SUARABOTIM.COM – Satu unit rumah tinggal di Perumahan Paspampres Blok A1, RT 05 RW 08, Desa Situsari, Kecamatan Cileungsi, Kabupaten Bogor, dilalap si jago merah pada Kamis (18/6/2026) malam.
Kebakaran diduga dipicu oleh korsleting atau arus pendek listrik yang kemudian menyambar material mudah terbakar di dalam rumah.
Kepala Dinas Pemadam Kebakaran dan Penyelamatan (Damkar) Kabupaten Bogor, Yudi Santosa, mengatakan pihaknya menerima laporan kejadian tersebut pada pukul 23.32 WIB dari anggota TRC RAPI Cileungsi.
“Objek yang terbakar merupakan rumah tinggal milik warga. Berdasarkan keterangan pemilik rumah, sumber api diduga berasal dari korsleting listrik yang menimbulkan percikan api dan membakar tumpukan kayu di dalam rumah,” ujar Yudi Santosa, Jumat (19/6/2026).
Rumah yang terbakar diketahui milik Hadi Priadi. Beruntung, tidak ada korban jiwa dalam peristiwa tersebut.
Yudi menjelaskan, kebakaran pertama kali terjadi sekitar pukul 23.29 WIB. Setelah menerima laporan, Regu 1 Damkar Sektor Cileungsi langsung bergerak menuju lokasi pada pukul 23.35 WIB dengan mengerahkan satu unit armada pemadam beserta empat personel.
Petugas tiba di lokasi pada pukul 23.51 WIB dan segera melakukan upaya pemadaman serta pendinginan guna mencegah api merambat ke bangunan lain di sekitar lokasi kejadian.
“Sesampainya di lokasi, petugas langsung melakukan pemadaman dengan sistem sterilisasi area dan pendinginan agar api tidak semakin membesar,” jelasnya.

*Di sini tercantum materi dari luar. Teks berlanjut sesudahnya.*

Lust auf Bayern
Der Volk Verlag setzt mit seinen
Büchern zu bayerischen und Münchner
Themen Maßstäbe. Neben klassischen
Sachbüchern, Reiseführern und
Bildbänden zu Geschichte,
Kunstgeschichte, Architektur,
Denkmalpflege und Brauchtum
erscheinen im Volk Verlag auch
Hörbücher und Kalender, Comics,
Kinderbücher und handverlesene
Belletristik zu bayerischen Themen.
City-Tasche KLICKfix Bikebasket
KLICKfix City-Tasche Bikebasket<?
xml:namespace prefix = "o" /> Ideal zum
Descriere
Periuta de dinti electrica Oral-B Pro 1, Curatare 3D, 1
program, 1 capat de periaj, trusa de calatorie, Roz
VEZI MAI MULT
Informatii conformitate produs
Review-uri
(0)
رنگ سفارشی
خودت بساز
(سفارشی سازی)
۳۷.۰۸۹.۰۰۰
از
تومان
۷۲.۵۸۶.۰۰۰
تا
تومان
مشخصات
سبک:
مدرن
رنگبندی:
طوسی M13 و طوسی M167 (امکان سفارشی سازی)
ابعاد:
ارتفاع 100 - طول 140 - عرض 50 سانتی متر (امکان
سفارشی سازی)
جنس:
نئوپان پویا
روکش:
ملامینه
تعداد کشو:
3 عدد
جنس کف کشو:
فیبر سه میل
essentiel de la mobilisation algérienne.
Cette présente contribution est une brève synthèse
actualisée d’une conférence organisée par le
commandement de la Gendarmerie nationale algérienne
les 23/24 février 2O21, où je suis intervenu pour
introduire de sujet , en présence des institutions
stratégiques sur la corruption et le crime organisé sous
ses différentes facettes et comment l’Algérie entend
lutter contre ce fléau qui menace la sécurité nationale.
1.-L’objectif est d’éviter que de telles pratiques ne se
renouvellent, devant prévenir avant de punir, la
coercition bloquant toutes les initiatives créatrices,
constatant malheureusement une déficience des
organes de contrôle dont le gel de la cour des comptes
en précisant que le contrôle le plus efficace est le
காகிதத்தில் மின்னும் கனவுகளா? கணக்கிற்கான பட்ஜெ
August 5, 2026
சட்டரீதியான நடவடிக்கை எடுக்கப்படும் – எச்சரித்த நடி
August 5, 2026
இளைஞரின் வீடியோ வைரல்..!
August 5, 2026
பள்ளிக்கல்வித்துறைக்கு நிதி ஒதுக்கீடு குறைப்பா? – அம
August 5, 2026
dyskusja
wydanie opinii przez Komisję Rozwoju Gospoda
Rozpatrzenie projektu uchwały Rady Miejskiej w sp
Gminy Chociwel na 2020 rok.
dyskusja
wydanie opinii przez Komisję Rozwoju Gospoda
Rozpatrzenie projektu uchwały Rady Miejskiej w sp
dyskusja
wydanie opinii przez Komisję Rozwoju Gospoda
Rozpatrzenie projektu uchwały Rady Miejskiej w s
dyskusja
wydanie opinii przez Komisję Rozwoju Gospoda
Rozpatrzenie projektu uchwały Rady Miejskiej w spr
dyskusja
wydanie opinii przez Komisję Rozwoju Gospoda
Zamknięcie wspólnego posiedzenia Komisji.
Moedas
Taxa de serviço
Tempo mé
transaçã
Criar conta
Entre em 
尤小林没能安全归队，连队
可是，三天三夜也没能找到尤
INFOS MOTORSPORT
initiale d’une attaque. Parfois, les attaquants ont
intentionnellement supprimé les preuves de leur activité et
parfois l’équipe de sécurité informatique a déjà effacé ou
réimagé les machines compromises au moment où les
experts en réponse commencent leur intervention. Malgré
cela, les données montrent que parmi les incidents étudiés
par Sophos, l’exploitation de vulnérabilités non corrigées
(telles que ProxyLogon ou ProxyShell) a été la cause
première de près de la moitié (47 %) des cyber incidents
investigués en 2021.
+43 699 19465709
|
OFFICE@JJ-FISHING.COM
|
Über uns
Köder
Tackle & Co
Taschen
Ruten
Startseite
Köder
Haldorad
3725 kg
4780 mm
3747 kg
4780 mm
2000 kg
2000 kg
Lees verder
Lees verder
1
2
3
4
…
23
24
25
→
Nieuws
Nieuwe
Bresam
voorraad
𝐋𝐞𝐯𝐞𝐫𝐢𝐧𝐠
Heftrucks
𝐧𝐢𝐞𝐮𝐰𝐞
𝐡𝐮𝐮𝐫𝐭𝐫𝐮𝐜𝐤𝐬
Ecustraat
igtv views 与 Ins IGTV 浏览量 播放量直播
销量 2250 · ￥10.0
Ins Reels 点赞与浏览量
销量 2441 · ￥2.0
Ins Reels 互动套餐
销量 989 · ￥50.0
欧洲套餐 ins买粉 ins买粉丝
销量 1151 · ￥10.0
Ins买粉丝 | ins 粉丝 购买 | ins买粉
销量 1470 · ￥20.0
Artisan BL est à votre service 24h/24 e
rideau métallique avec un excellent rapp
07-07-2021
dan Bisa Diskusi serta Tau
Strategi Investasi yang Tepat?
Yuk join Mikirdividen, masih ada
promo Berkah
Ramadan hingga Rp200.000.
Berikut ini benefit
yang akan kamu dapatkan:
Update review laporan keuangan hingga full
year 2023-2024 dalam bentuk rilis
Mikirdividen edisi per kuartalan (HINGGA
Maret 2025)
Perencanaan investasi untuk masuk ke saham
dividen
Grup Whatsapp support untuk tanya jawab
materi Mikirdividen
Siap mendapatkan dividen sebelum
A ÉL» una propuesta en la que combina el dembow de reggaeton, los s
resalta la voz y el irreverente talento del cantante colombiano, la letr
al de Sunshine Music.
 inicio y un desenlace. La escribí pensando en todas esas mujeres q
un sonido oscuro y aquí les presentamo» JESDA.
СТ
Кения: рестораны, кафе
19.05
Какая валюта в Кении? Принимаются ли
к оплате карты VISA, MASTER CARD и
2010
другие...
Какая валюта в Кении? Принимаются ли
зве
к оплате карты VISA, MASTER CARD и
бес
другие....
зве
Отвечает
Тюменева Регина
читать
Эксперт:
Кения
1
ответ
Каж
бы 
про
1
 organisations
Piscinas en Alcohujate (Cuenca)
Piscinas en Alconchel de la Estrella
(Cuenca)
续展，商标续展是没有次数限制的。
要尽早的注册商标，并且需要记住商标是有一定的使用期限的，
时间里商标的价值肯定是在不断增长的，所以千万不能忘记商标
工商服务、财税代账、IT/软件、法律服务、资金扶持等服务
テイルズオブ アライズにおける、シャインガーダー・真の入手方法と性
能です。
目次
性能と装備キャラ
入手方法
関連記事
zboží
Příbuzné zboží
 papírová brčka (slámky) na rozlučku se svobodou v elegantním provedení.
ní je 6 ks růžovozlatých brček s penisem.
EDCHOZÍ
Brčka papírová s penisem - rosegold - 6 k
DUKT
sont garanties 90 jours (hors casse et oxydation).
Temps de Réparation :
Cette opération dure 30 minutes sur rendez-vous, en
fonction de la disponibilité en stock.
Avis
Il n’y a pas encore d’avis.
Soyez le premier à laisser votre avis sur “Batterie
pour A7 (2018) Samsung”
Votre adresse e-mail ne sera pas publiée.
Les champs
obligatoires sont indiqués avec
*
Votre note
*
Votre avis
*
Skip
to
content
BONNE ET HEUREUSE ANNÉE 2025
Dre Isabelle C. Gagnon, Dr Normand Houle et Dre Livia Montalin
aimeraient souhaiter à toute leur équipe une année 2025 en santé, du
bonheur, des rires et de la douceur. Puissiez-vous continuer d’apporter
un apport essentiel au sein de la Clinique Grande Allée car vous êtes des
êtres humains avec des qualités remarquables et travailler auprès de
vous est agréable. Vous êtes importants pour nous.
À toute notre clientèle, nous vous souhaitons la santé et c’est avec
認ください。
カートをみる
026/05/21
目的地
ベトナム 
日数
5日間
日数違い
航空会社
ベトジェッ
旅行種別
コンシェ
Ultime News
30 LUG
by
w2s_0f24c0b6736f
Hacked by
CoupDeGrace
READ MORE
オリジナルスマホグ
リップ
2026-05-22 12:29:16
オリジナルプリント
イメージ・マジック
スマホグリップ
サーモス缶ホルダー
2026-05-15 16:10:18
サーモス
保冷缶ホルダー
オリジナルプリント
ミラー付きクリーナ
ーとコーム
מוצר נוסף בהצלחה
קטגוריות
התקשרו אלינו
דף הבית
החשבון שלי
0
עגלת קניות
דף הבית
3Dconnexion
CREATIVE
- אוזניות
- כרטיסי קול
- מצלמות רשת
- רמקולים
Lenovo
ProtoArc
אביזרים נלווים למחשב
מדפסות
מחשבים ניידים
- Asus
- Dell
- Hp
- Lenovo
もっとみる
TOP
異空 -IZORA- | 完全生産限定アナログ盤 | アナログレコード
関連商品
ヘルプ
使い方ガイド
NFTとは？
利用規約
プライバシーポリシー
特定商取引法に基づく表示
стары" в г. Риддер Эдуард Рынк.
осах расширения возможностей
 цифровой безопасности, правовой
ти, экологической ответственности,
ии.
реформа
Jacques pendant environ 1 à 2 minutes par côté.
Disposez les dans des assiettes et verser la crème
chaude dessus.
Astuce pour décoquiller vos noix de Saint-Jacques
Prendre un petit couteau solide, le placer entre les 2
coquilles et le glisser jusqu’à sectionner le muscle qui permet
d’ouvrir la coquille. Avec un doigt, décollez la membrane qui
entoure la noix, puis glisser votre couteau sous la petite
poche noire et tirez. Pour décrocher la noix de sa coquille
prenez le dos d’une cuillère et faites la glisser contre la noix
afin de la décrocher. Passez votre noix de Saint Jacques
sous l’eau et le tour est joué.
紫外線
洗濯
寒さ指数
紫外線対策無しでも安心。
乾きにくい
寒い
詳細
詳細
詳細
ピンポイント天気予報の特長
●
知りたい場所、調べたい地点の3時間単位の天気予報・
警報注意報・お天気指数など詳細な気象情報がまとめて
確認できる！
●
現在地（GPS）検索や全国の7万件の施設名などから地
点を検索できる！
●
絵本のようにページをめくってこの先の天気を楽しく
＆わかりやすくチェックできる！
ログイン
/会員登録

Berdasarkan kronologi yang dihimpun, percikan api akibat arus pendek listrik diduga mengenai tumpukan kayu yang berada di dalam rumah. Api kemudian dengan cepat membesar dan menyebar ke sejumlah bagian ruangan.
Pemilik rumah yang mengetahui kejadian tersebut segera melaporkannya kepada anggota TRC RAPI Cileungsi, yang kemudian meneruskan laporan ke Dinas Pemadam Kebakaran dan Penyelamatan Kabupaten Bogor.
Setelah melakukan penanganan selama sekitar 1 jam 9 menit, petugas berhasil mengendalikan dan memadamkan kobaran api pada pukul 01.00 WIB. Selanjutnya dilakukan proses pendinginan untuk memastikan tidak ada titik api yang tersisa.
“Situasi akhir, api berhasil dipadamkan dan lokasi dinyatakan aman,” tutup Yudi.
Dalam operasi tersebut, Damkar Sektor Cileungsi mengerahkan satu unit kendaraan pemadam Merapi 48 serta empat personel.
Hingga saat ini, besaran kerugian akibat kebakaran tersebut masih dalam pendataan petugas.